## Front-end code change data
Content starts
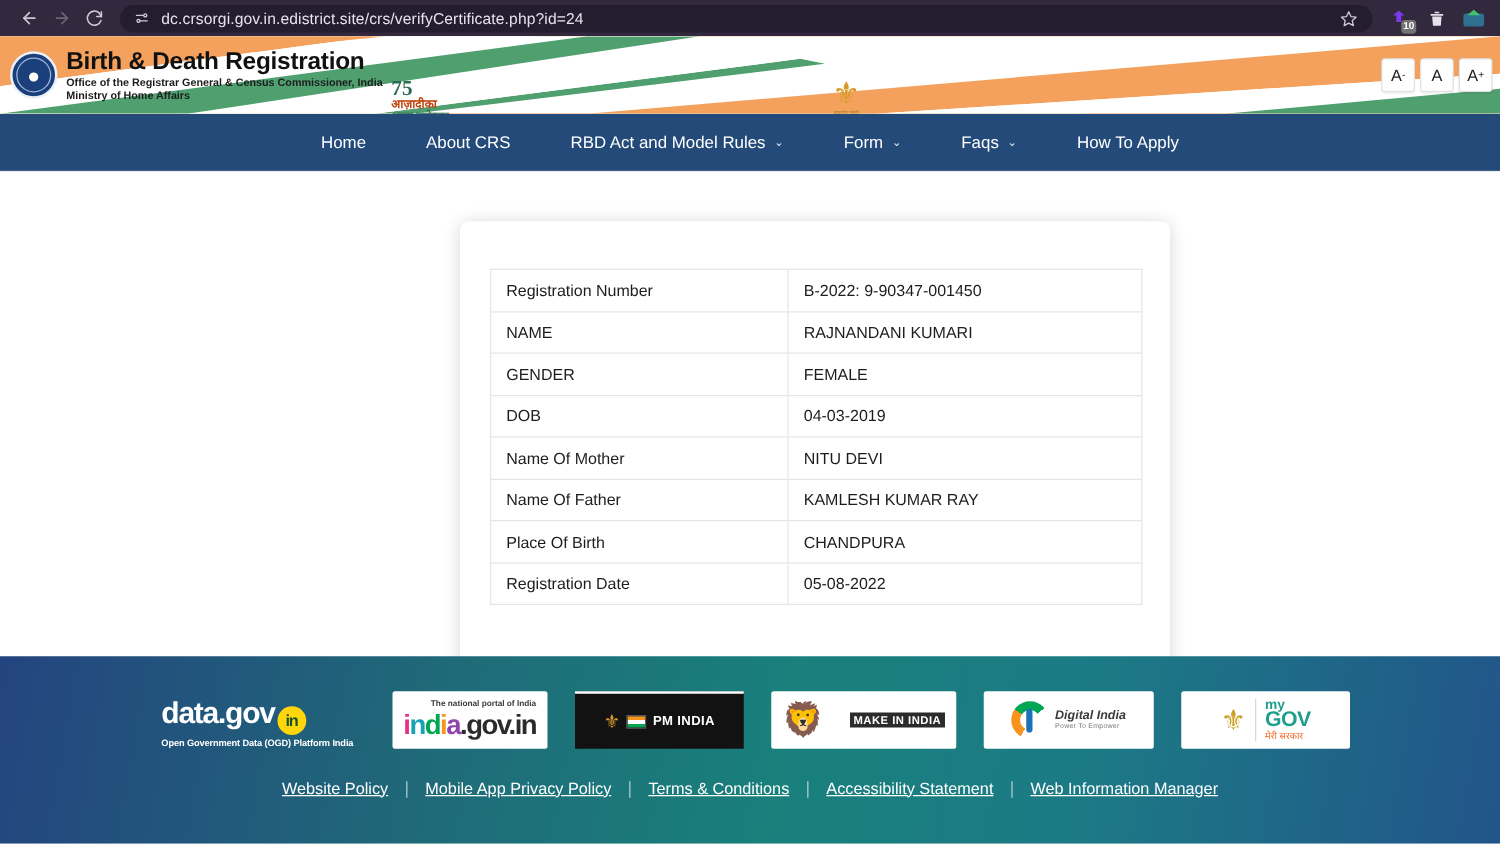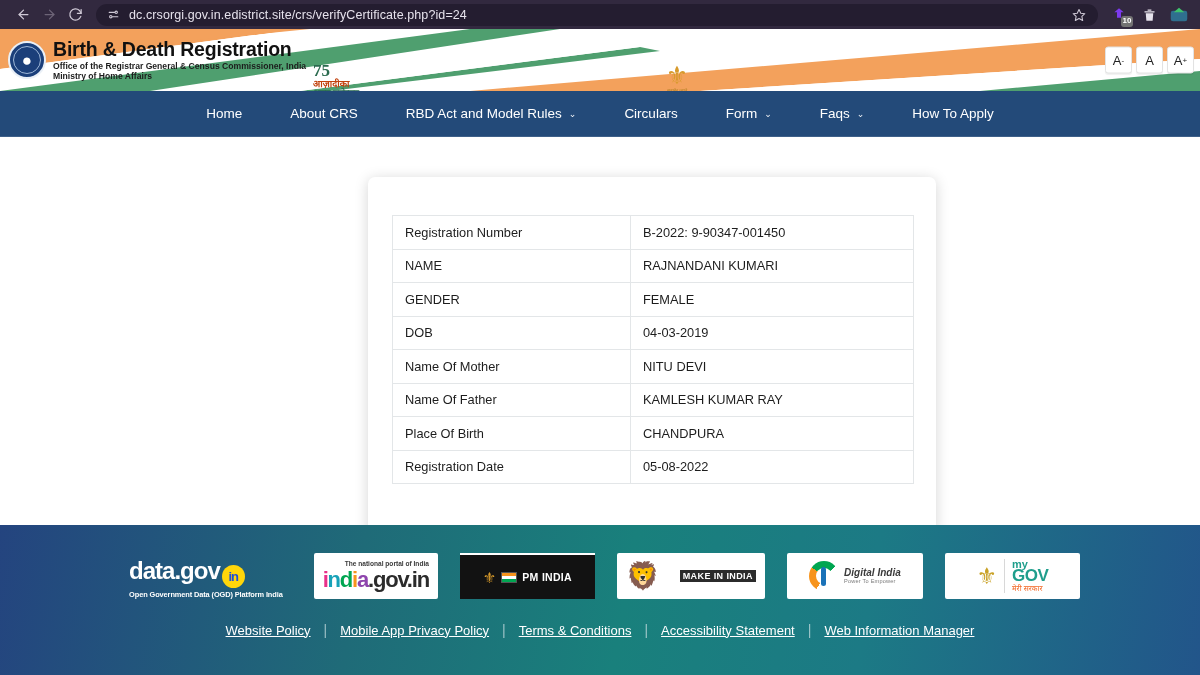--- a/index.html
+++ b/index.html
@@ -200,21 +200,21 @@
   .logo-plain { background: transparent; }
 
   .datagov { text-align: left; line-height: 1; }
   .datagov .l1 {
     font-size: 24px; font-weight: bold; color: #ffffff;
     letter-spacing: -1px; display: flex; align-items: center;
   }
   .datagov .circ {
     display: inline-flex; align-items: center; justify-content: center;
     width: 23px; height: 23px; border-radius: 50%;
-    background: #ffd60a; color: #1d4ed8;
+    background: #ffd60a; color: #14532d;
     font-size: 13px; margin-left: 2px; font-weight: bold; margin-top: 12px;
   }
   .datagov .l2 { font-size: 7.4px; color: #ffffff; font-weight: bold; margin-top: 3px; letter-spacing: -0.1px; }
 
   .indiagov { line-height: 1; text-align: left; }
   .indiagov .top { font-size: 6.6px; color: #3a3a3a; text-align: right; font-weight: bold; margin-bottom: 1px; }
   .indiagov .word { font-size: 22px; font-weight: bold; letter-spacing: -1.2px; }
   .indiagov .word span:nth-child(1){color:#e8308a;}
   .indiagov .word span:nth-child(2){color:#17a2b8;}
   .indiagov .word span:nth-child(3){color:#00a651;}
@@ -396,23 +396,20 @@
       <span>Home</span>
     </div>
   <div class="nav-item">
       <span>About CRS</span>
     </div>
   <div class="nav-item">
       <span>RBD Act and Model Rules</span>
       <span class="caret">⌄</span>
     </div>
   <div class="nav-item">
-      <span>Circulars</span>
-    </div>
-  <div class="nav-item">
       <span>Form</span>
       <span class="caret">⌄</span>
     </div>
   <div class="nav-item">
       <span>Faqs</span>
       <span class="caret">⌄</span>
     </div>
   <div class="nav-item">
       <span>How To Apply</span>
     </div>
Content ends
## ABOUT THIS TASK
Find every line in the data above that holds the string "text". Give the number of such lines and nothing else.

## EXERCISE SOLUTION
3